Elena Fischer schreibt sehr atmosphärisch, Schauplätze und Gefühle leuchtet sie anschaulich aus, man kann sich gut in ihre Figuren hineinversetzen. Immer wieder blitzen auch warmherzige Sätze und Metaphern auf, die zum Nachdenken anregen:
„Wovor fürchtete er sich? Die Einsamkeit zu verlassen? Oder festzustellen, dass die Einsamkeit ihn auch in Gesellschaft nicht verließ?“ (S. 17)
„In Lis ist eine Veränderung vorgegangen. Es ist, als ob man eine Blume mit hängendem Kopf ins Wasser stellt, als ob die Sonne durch die Wolken bricht.“ (S. 53)
„Manchmal gibt es keinen Weg zurück, und das Neue ist alles, was einem bleibt.“ (S. 72)
„Es gibt für alles eine Zeit. Fürs Säen und Ernten. Fürs Bleiben und Gehen.“ (S. 88)
Vieles an diesem Roman hat beinahe märchenhafte Züge, was mich während des ersten Drittels überhaupt nicht gestört hat. Dasselbe gilt für die betont modernen Namen Birdie, Ada oder Lis, die nicht recht in die Erzählzeit passen wollen. Aufgerüttelt wurde ich erst auf Seite 97, als Birdie für meine Begriffe moderne Forderungen der heutigen Gegenwart (z.B. Kritik an weiblicher Care-Arbeit, Rollenklischees, selbstverständlicher Umgang mit sexuellen Orientierungen) verkündet, die weder in den Kontext noch ins Bild der damaligen Zeit passen. Danach stießen mir immer mehr Sachverhalte auf, die wenig authentisch wirken: Schreibabys dürfte man anno 1960 noch nicht getragen haben. Die Eltern einer schwangeren Braut lernte man VOR der Verlobung kennen. Auch wird der Umgang mit Sexualität zu freizügig und dessen Folgen viel zu konfliktfrei beschrieben, denn die 1960er zeigten sich gerade im ländlichen Raum noch unglaublich prüde. Ja, und Telefone waren damals längst keine Selbstverständlichkeit in privaten Haushalten, Anrufbeantworter sogar teurer Luxus.
Ich finde es schade, dass sich die Autorin nur so zaghaft an den damaligen gesellschaftlichen Gegebenheiten orientiert. Wenn die Jahreszahlen konkret im Text genannt werden, erwarte ich mehr historische Genauigkeit. Wäre diese Geschichte in den 2000er Jahren angesiedelt, was mit wenigen Umschreibungen möglich gewesen wäre, würde mein Fazit deutlich positiver ausfallen. Aufgefallen sind mir auch einige der reinen Dramaturgie geschuldete Plot Twists, auf die ich aber nicht näher eingehe, um nicht zu spoilern.
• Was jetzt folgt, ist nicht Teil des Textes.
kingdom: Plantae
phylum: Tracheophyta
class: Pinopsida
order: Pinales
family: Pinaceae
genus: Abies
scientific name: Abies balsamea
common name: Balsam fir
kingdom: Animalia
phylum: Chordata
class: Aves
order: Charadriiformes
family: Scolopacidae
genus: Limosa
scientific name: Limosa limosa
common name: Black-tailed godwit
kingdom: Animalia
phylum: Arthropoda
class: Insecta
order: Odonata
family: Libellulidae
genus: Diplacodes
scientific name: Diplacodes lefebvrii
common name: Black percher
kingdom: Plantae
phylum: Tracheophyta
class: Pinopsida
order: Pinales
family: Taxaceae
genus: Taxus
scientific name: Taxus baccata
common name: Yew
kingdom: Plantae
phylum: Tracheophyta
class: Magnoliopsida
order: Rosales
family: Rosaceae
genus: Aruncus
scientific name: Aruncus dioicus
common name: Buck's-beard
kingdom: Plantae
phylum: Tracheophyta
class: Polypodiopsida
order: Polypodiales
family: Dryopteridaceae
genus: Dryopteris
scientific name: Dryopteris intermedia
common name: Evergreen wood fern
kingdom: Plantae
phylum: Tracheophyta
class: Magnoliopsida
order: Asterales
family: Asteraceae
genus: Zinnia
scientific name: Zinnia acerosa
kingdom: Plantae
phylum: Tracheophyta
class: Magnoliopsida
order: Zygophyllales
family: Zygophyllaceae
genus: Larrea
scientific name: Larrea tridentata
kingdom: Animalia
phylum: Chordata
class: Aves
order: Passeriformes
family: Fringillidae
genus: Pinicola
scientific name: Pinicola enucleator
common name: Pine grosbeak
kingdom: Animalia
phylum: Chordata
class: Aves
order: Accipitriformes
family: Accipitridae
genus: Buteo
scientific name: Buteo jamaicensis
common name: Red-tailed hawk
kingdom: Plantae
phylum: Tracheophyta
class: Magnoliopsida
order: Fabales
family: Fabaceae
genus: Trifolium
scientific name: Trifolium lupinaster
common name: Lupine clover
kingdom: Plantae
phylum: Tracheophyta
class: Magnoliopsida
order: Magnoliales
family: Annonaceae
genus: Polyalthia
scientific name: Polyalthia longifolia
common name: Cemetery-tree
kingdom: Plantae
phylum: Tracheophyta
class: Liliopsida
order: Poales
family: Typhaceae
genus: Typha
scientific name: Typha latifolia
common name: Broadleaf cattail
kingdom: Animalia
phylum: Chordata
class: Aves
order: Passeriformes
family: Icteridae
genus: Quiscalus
Dieses Buch ist eines zum Eintauchen und um in einer gut geschriebenen, emotionalen Entwicklungs- und Liebesgeschichte zu versinken. Einer kritischen historischen Prüfung hält es leider nicht stand. Wer darüber hinwegsehen kann, wird viel Freude an der Lektüre haben. Die vielen positiven Stimmen haben unter der genannten Prämisse absolut ihre Rechtfertigung. Elena Fischer ist eine begabte Autorin, von der wir gewiss noch viel hören werden.
Von mir in diesem Fall leider nur eine eingeschränkte Leseempfehlung.